> _PROBLEM REQUIREMENTS_: Return the listing below line for line, with every character unchanged.

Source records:
----------
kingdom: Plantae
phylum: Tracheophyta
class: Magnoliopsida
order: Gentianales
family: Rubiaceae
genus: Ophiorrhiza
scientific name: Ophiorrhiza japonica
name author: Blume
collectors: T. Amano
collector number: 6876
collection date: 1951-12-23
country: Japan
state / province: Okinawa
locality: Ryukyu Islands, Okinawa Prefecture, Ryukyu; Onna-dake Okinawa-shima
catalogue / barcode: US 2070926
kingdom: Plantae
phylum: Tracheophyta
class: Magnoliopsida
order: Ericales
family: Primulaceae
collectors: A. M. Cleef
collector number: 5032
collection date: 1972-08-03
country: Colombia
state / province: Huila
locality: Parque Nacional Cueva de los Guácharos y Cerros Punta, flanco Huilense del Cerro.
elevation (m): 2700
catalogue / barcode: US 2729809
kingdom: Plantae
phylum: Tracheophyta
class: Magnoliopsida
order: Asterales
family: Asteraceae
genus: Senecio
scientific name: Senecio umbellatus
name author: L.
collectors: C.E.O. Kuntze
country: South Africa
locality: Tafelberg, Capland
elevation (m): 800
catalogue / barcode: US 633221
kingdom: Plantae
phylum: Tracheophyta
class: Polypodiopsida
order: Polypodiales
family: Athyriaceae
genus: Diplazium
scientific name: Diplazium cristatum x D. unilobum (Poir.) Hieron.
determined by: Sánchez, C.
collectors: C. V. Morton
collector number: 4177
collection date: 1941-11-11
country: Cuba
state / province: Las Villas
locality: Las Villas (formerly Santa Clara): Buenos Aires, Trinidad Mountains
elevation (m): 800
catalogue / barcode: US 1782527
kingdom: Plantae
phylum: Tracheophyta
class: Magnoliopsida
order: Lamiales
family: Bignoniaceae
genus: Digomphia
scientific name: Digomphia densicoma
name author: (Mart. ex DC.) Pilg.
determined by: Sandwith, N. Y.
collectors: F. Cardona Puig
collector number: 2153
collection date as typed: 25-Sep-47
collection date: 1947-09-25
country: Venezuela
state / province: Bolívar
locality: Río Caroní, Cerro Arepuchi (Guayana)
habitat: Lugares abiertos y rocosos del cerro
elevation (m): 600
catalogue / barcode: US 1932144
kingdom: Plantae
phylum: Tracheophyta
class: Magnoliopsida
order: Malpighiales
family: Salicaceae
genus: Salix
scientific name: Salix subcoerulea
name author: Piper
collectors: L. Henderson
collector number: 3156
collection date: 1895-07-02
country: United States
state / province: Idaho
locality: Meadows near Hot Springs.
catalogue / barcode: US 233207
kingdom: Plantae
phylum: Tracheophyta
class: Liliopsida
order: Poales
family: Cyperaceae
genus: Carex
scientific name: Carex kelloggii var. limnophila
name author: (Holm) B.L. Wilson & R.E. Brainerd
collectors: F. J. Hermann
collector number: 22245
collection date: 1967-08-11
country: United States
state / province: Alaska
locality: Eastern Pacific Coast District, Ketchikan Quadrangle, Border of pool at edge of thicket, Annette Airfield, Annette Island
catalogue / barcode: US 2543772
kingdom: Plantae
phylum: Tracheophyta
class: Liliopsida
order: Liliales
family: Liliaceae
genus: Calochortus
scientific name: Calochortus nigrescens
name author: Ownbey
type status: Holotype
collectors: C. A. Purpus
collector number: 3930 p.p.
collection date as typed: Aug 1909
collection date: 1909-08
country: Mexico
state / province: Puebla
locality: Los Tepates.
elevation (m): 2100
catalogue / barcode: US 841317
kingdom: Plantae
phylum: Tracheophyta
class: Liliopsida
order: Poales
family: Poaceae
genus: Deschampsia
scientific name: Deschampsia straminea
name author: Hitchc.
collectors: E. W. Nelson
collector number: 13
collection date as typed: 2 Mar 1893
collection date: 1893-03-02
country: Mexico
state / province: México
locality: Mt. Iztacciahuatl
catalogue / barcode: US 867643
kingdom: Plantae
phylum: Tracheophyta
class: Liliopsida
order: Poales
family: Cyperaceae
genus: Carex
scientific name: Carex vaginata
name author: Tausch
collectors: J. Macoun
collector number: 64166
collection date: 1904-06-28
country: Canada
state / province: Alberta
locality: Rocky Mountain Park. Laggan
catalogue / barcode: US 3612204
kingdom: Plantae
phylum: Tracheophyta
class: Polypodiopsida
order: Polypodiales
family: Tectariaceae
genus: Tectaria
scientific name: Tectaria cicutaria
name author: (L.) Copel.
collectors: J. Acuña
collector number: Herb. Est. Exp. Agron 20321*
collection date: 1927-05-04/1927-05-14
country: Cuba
----------
> _OUTPUT FOR THIS EXERCISE_:
kingdom: Plantae
phylum: Tracheophyta
class: Magnoliopsida
order: Gentianales
family: Rubiaceae
genus: Ophiorrhiza
scientific name: Ophiorrhiza japonica
name author: Blume
collectors: T. Amano
collector number: 6876
collection date: 1951-12-23
country: Japan
state / province: Okinawa
locality: Ryukyu Islands, Okinawa Prefecture, Ryukyu; Onna-dake Okinawa-shima
catalogue / barcode: US 2070926
kingdom: Plantae
phylum: Tracheophyta
class: Magnoliopsida
order: Ericales
family: Primulaceae
collectors: A. M. Cleef
collector number: 5032
collection date: 1972-08-03
country: Colombia
state / province: Huila
locality: Parque Nacional Cueva de los Guácharos y Cerros Punta, flanco Huilense del Cerro.
elevation (m): 2700
catalogue / barcode: US 2729809
kingdom: Plantae
phylum: Tracheophyta
class: Magnoliopsida
order: Asterales
family: Asteraceae
genus: Senecio
scientific name: Senecio umbellatus
name author: L.
collectors: C.E.O. Kuntze
country: South Africa
locality: Tafelberg, Capland
elevation (m): 800
catalogue / barcode: US 633221
kingdom: Plantae
phylum: Tracheophyta
class: Polypodiopsida
order: Polypodiales
family: Athyriaceae
genus: Diplazium
scientific name: Diplazium cristatum x D. unilobum (Poir.) Hieron.
determined by: Sánchez, C.
collectors: C. V. Morton
collector number: 4177
collection date: 1941-11-11
country: Cuba
state / province: Las Villas
locality: Las Villas (formerly Santa Clara): Buenos Aires, Trinidad Mountains
elevation (m): 800
catalogue / barcode: US 1782527
kingdom: Plantae
phylum: Tracheophyta
class: Magnoliopsida
order: Lamiales
family: Bignoniaceae
genus: Digomphia
scientific name: Digomphia densicoma
name author: (Mart. ex DC.) Pilg.
determined by: Sandwith, N. Y.
collectors: F. Cardona Puig
collector number: 2153
collection date as typed: 25-Sep-47
collection date: 1947-09-25
country: Venezuela
state / province: Bolívar
locality: Río Caroní, Cerro Arepuchi (Guayana)
habitat: Lugares abiertos y rocosos del cerro
elevation (m): 600
catalogue / barcode: US 1932144
kingdom: Plantae
phylum: Tracheophyta
class: Magnoliopsida
order: Malpighiales
family: Salicaceae
genus: Salix
scientific name: Salix subcoerulea
name author: Piper
collectors: L. Henderson
collector number: 3156
collection date: 1895-07-02
country: United States
state / province: Idaho
locality: Meadows near Hot Springs.
catalogue / barcode: US 233207
kingdom: Plantae
phylum: Tracheophyta
class: Liliopsida
order: Poales
family: Cyperaceae
genus: Carex
scientific name: Carex kelloggii var. limnophila
name author: (Holm) B.L. Wilson & R.E. Brainerd
collectors: F. J. Hermann
collector number: 22245
collection date: 1967-08-11
country: United States
state / province: Alaska
locality: Eastern Pacific Coast District, Ketchikan Quadrangle, Border of pool at edge of thicket, Annette Airfield, Annette Island
catalogue / barcode: US 2543772
kingdom: Plantae
phylum: Tracheophyta
class: Liliopsida
order: Liliales
family: Liliaceae
genus: Calochortus
scientific name: Calochortus nigrescens
name author: Ownbey
type status: Holotype
collectors: C. A. Purpus
collector number: 3930 p.p.
collection date as typed: Aug 1909
collection date: 1909-08
country: Mexico
state / province: Puebla
locality: Los Tepates.
elevation (m): 2100
catalogue / barcode: US 841317
kingdom: Plantae
phylum: Tracheophyta
class: Liliopsida
order: Poales
family: Poaceae
genus: Deschampsia
scientific name: Deschampsia straminea
name author: Hitchc.
collectors: E. W. Nelson
collector number: 13
collection date as typed: 2 Mar 1893
collection date: 1893-03-02
country: Mexico
state / province: México
locality: Mt. Iztacciahuatl
catalogue / barcode: US 867643
kingdom: Plantae
phylum: Tracheophyta
class: Liliopsida
order: Poales
family: Cyperaceae
genus: Carex
scientific name: Carex vaginata
name author: Tausch
collectors: J. Macoun
collector number: 64166
collection date: 1904-06-28
country: Canada
state / province: Alberta
locality: Rocky Mountain Park. Laggan
catalogue / barcode: US 3612204
kingdom: Plantae
phylum: Tracheophyta
class: Polypodiopsida
order: Polypodiales
family: Tectariaceae
genus: Tectaria
scientific name: Tectaria cicutaria
name author: (L.) Copel.
collectors: J. Acuña
collector number: Herb. Est. Exp. Agron 20321*
collection date: 1927-05-04/1927-05-14
country: Cuba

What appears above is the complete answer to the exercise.